In asthma, airway resistance increases because it causes the constriction of smooth msucle, which prevents the movement of air. Sometimes, there can be mucous that further decreases the lumen of the airway as well.
Describe the graph showing the flow-volume curve of air for varying levels of respiration effort.
The ascending portion varies depending on the level of effort put in, but the descending portion is independent of effort because of the compression of the airways by intrathoracic pressure.
Explain why the descending portion of the flow-volume curve is always the same no matter the respiration effort.
During forced expiration, the pressure in the pleural space goes positive and is greater than the pressure in the airways. This creates a negative transmural pressure in airways. So, the airways collapse. This means that no matter how hard you try, you can’t breathe out air any faster.
True or false? Pleural pressure is always negative. Explain.
False. It is always negative EXCEPT during forced expiration, where it goes as positive as +30 because of the effort of the expiratory muscles.
Compare the pressure of the pleural space, alveoli, and transmural pressure during:
a) Pre-inspiration
b) During inspiration
c) End of inspiration
d) Forced expiration
a) Before inspiration, Paw = 0, Ppl = -5 cm H2o
b) During inspiration, Ppl = -7 cm, Paw = -2
c) At the end of inspiration, Paw = 0 and Ppl = -8. Intramural pressure = +8
d) During forced expiration, Ppl = +30, Plv = +38, transmural pressure = -11. This causes the airways to close.

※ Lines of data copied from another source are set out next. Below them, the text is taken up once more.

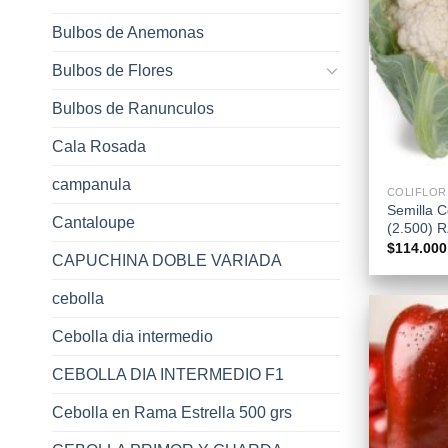
Bulbos de Anemonas
Bulbos de Flores
Bulbos de Ranunculos
Cala Rosada
+
campanula
COLIFLOR
Semilla C
Cantaloupe
(2.500) 
$
114.000
CAPUCHINA DOBLE VARIADA
cebolla
Cebolla dia intermedio
CEBOLLA DIA INTERMEDIO F1
Cebolla en Rama Estrella 500 grs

Describe the lung volume-flow curve for normal individuals (incl. highs and lows)
Range: volume of 2.5 - 7, peaks high at around 7 and falls sharply.

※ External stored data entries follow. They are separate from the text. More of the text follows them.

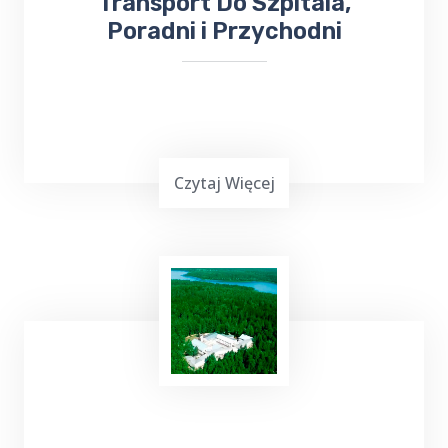
Transport Do Szpitala,
Poradni i Przychodni
Czytaj Więcej
Top Taxi Pluszkiejmy
oferuje
kursy
taksówką do Szpitala
Wojewódzkiego,
Poradni
Specjalistycznych oraz
Przychodni
,
zapewniając wygodny i pewny sposób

Describe the lung volume-flow curve for individuals with restrictive diseases (incl. highs and lows). Explain why it looks this way.
A subject with a disease like pulmonary fibrosis, which is a restrictive disease, causes stiff alveoli, making it harder to inflate the lungs (recall). If a subject with fibrosis breathes in to max capacity, the compliance of the lungs is low so the total lung capacity is low. Then, if they breathe out as hard as they can, the maximum flow is low compared to a normal subject. This is because the max flow is low, so there’s less driving pressure.

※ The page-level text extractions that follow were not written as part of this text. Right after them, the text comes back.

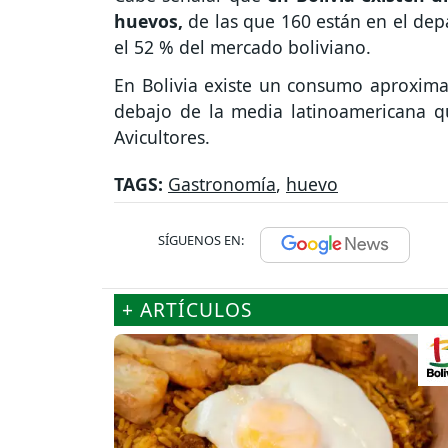
huevos,
de las que 160 están en el de
el 52 % del mercado boliviano.
En Bolivia existe un consumo aproxima
debajo de la media latinoamericana q
Avicultores.
TAGS:
Gastronomía
,
huevo
SÍGUENOS EN:
+ ARTÍCULOS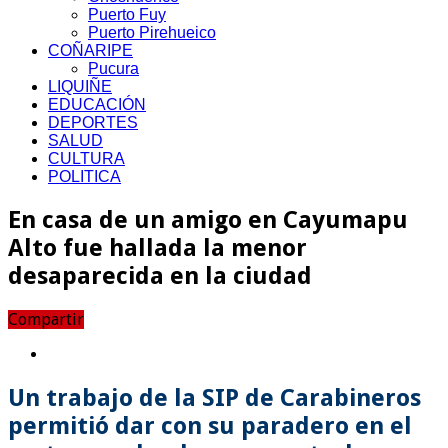
Puerto Fuy
Puerto Pirehueico
COÑARIPE
Pucura
LIQUIÑE
EDUCACIÓN
DEPORTES
SALUD
CULTURA
POLITICA
En casa de un amigo en Cayumapu
Alto fue hallada la menor
desaparecida en la ciudad
Compartir
Un trabajo de la SIP de Carabineros
permitió dar con su paradero en el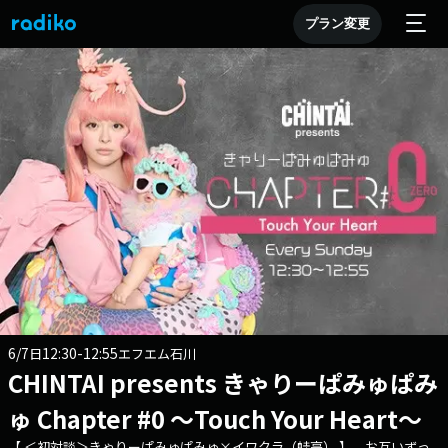
プラン変更
6/7
12:30-12:55
日
エフエム石川
CHINTAI presents きゃりーぱみゅぱみ
ゅ Chapter #0 ～Touch Your Heart～
【 ＜初対談＞きゃりーぱみゅぱみゅ×イワクラ（蛙亭） 】 お互いずっ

Give an example of a restrictive pulmonary disease and how it affects the lungs.
Pulmonary fibrosis. It causes stiff alveoli, making it harder to inflate the lungs.
For the same lung volume how does expiratory flow compare between normal individuals and individuals with a restrictive lung disease?
For the same lung volume, the subject with fibrosis has a higher flow than a normal subject. This is because their lungs naturally want to collapse, meaning that air will leave faster.
Describe the lung volume-flow curve for individuals with obstructive diseases (incl. highs and lows). Explain why it looks this way.
Here, the lungs are very compliant. The total lung volume is extremely high compared to normal subjects. When they are asked to breathe out as hard as they can, the increase in flow is very slow as a function of the expired flow and the maximum flow is low compared to the normal subject. Because these lungs have no recoil, it is much harder to breathe out. When they breathe out to their residual volume, there is much more left over than in normal subject.
Also note the little scoop on the emphysema patient curve.